◆ Task statement: Retype word for word the stretch of entries below from the line that has "SOLI 250G RAPUNZEL" through the line that has "Disfruta de la música con", and omit the pictures.

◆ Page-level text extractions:

:::

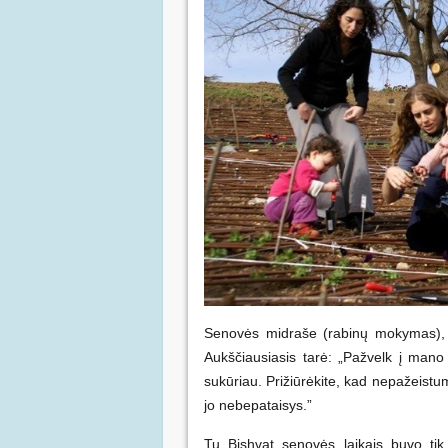
Senovės midraše (rabinų mokymas), 
Aukščiausiasis tarė: „Pažvelk į mano
sukūriau. Prižiūrėkite, kad nepažeistu
jo nebepataisys.”
Tu Bishvat senovės laikais buvo tik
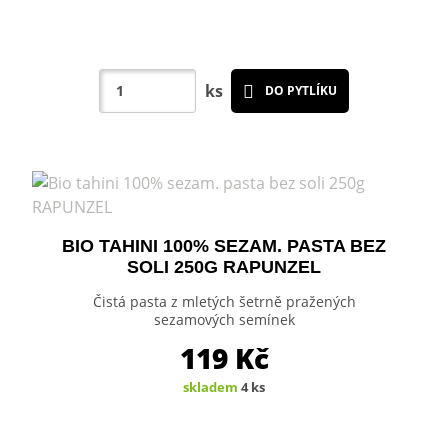
ks
DO PYTLÍKU
BIO TAHINI 100% SEZAM. PASTA BEZ
SOLI 250G RAPUNZEL
Čistá pasta z mletých šetrně pražených
sezamových semínek
119
Kč
skladem
4 ks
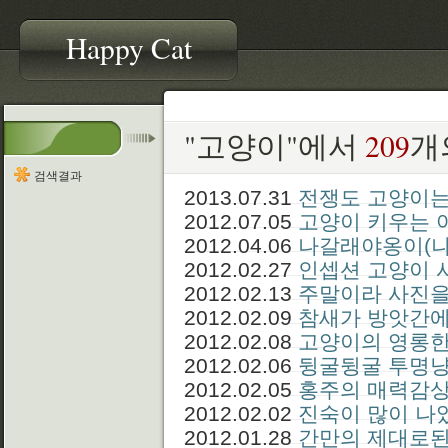
Happy Cat
"고양이"에서
209
개
검색결과
2013.07.31
전쟁도 고양이는 
2012.07.05
고양이 키우는 
2012.04.06
나갈래야옹이(나
2012.02.27
인셉션 고양이 
2012.02.13
주말이라 사진을
2012.02.09
참새가 방앗간에
2012.02.08
고양이의 영롱한 눈
2012.02.06
뒹굴뒹굴 투명냥
2012.02.05
홍주의 매력감상
2012.02.02
진숙이 많이 나
2012.01.28
간만의 제대로된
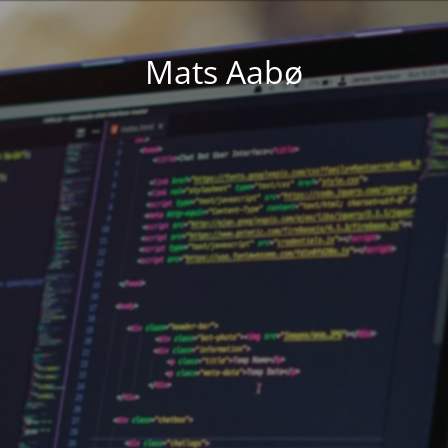
Mats Aabø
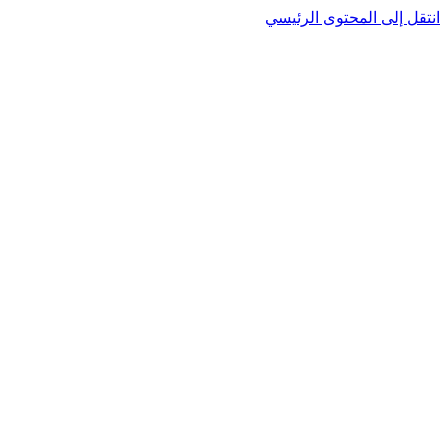
انتقل إلى المحتوى الرئيسي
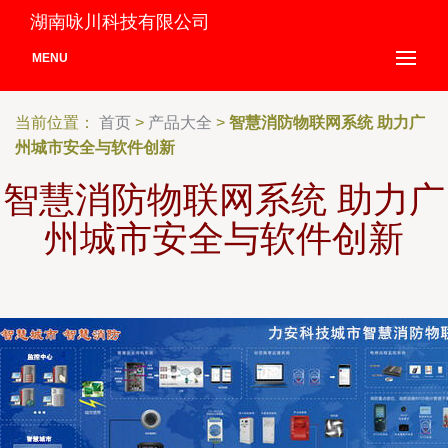
湖南咏川科技有限公司
MENU
当前位置：
首页
>
产品大全
>
智慧消防物联网系统 助力广
州城市安全与软件创新
智慧消防物联网系统 助力广
州城市安全与软件创新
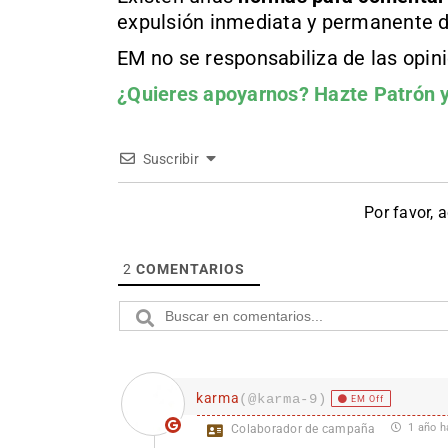
expulsión inmediata y permanente d
EM no se responsabiliza de las opin
¿Quieres apoyarnos?
Hazte Patrón
y
Suscribir
Por favor, 
2
COMENTARIOS
karma
(@karma-9)
EM Off
1 año h
Colaborador de campaña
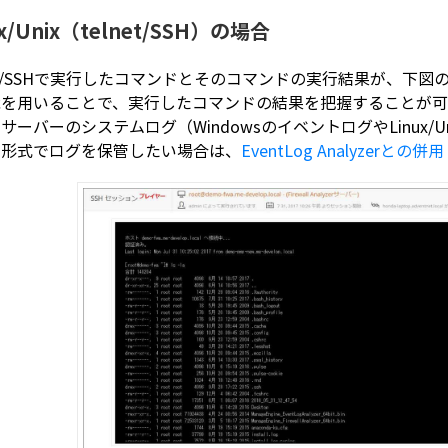
ux/Unix（telnet/SSH）の場合
net/SSHで実行したコマンドとそのコマンドの実行結果が、
能を用いることで、実行したコマンドの結果を把握することが可
サーバーのシステムログ（WindowsのイベントログやLinux/U
ト形式でログを保管したい場合は、
EventLog Analyzerとの併用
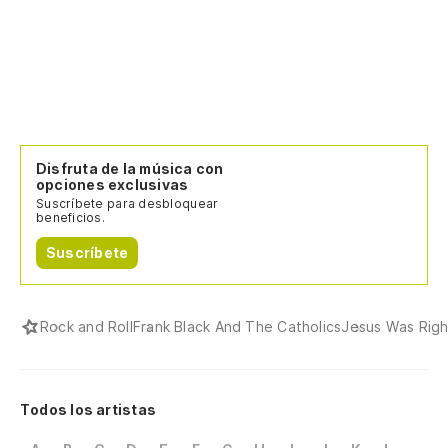
Disfruta de la música con
opciones exclusivas
Suscríbete para desbloquear
beneficios.
Suscríbete
Rock and Roll
Frank Black And The Catholics
Jesus Was Righ
Todos los artistas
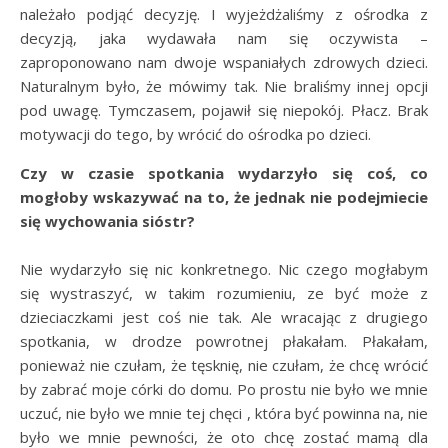
należało podjąć decyzję. I wyjeżdżaliśmy z ośrodka z
decyzją, jaka wydawała nam się oczywista –
zaproponowano nam dwoje wspaniałych zdrowych dzieci.
Naturalnym było, że mówimy tak. Nie braliśmy innej opcji
pod uwagę. Tymczasem, pojawił się niepokój. Płacz. Brak
motywacji do tego, by wrócić do ośrodka po dzieci.
Czy w czasie spotkania wydarzyło się coś, co
mogłoby wskazywać na to, że jednak nie podejmiecie
się wychowania sióstr?
Nie wydarzyło się nic konkretnego. Nic czego mogłabym
się wystraszyć, w takim rozumieniu, ze być może z
dzieciaczkami jest coś nie tak. Ale wracając z drugiego
spotkania, w drodze powrotnej płakałam. Płakałam,
ponieważ nie czułam, że tęsknię, nie czułam, że chcę wrócić
by zabrać moje córki do domu. Po prostu nie było we mnie
uczuć, nie było we mnie tej chęci , która być powinna na, nie
było we mnie pewności, że oto chcę zostać mamą dla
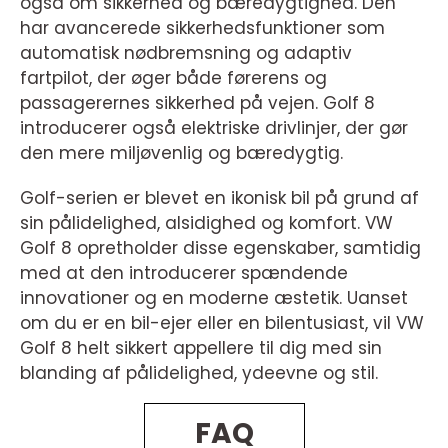
også om sikkerhed og bæredygtighed. Den
har avancerede sikkerhedsfunktioner som
automatisk nødbremsning og adaptiv
fartpilot, der øger både førerens og
passagerernes sikkerhed på vejen. Golf 8
introducerer også elektriske drivlinjer, der gør
den mere miljøvenlig og bæredygtig.
Golf-serien er blevet en ikonisk bil på grund af
sin pålidelighed, alsidighed og komfort. VW
Golf 8 opretholder disse egenskaber, samtidig
med at den introducerer spændende
innovationer og en moderne æstetik. Uanset
om du er en bil-ejer eller en bilentusiast, vil VW
Golf 8 helt sikkert appellere til dig med sin
blanding af pålidelighed, ydeevne og stil.
FAQ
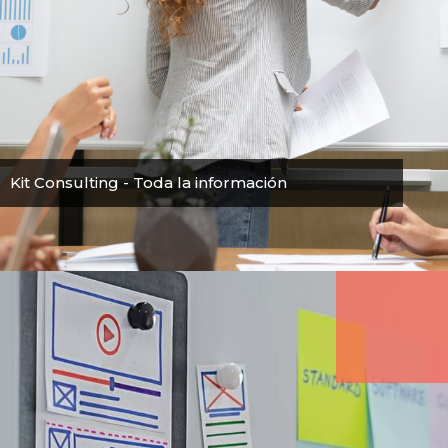
Kit Consulting - Toda la información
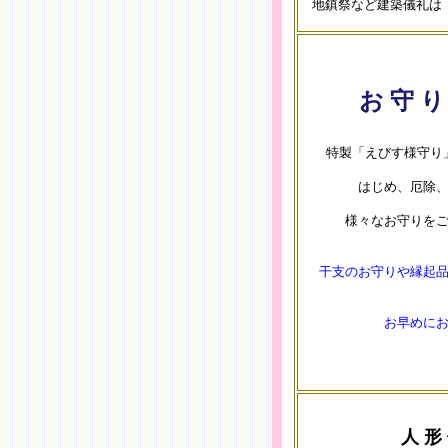
地鎮祭など建築儀礼は
お 守 り
特製「えびす様守り
はじめ、厄除
様々なお守りを
干支のお守りや縁起
お早めに
人 形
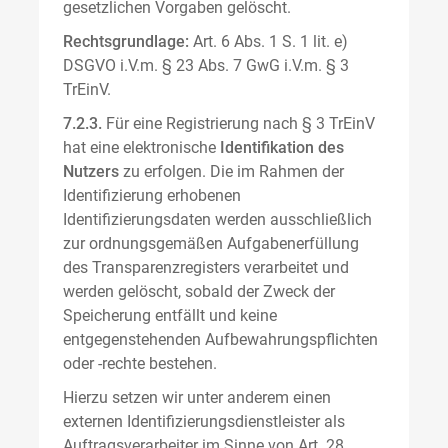
gesetzlichen Vorgaben gelöscht.
Rechtsgrundlage:
Art. 6 Abs. 1 S. 1 lit. e)
DSGVO i.V.m. § 23 Abs. 7 GwG i.V.m. § 3
TrEinV.
7.2.3.
Für eine Registrierung nach § 3 TrEinV
hat eine elektronische
Identifikation des
Nutzers
zu erfolgen. Die im Rahmen der
Identifizierung erhobenen
Identifizierungsdaten werden ausschließlich
zur ordnungsgemäßen Aufgabenerfüllung
des Transparenzregisters verarbeitet und
werden gelöscht, sobald der Zweck der
Speicherung entfällt und keine
entgegenstehenden Aufbewahrungspflichten
oder -rechte bestehen.
Hierzu setzen wir unter anderem einen
externen Identifizierungsdienstleister als
Auftragsverarbeiter im Sinne von Art. 28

:::

◆ Written response:
SOLI 250G RAPUNZEL
Čistá pasta z mletých šetrně pražených
sezamových semínek
119
Kč
skladem
4 ks
Happy Cat
"고양이"에서
209
개
검색결과
2013.07.31
전쟁도 고양이는 
2012.07.05
고양이 키우는 
2012.04.06
나갈래야옹이(나
2012.02.27
인셉션 고양이 
2012.02.13
주말이라 사진을
2012.02.09
참새가 방앗간에
2012.02.08
고양이의 영롱한 눈
2012.02.06
뒹굴뒹굴 투명냥
2012.02.05
홍주의 매력감상
2012.02.02
진숙이 많이 나
2012.01.28
간만의 제대로된
Mats Aabø
انتقل إلى المحتوى الرئيسي
湖南咏川科技有限公司
MENU
当前位置：
首页
>
产品大全
>
智慧消防物联网系统 助力广
州城市安全与软件创新
智慧消防物联网系统 助力广
州城市安全与软件创新
expulsión inmediata y permanente d
EM no se responsabiliza de las opin
¿Quieres apoyarnos?
Hazte Patrón
y
Suscribir
Por favor, 
2
COMENTARIOS
karma
(@karma-9)
EM Off
1 año h
Colaborador de campaña
ux/Unix（telnet/SSH）の場合
net/SSHで実行したコマンドとそのコマンドの実行結果が、
能を用いることで、実行したコマンドの結果を把握することが可
サーバーのシステムログ（WindowsのイベントログやLinux/U
ト形式でログを保管したい場合は、
EventLog Analyzerとの併用
Disfruta de la música con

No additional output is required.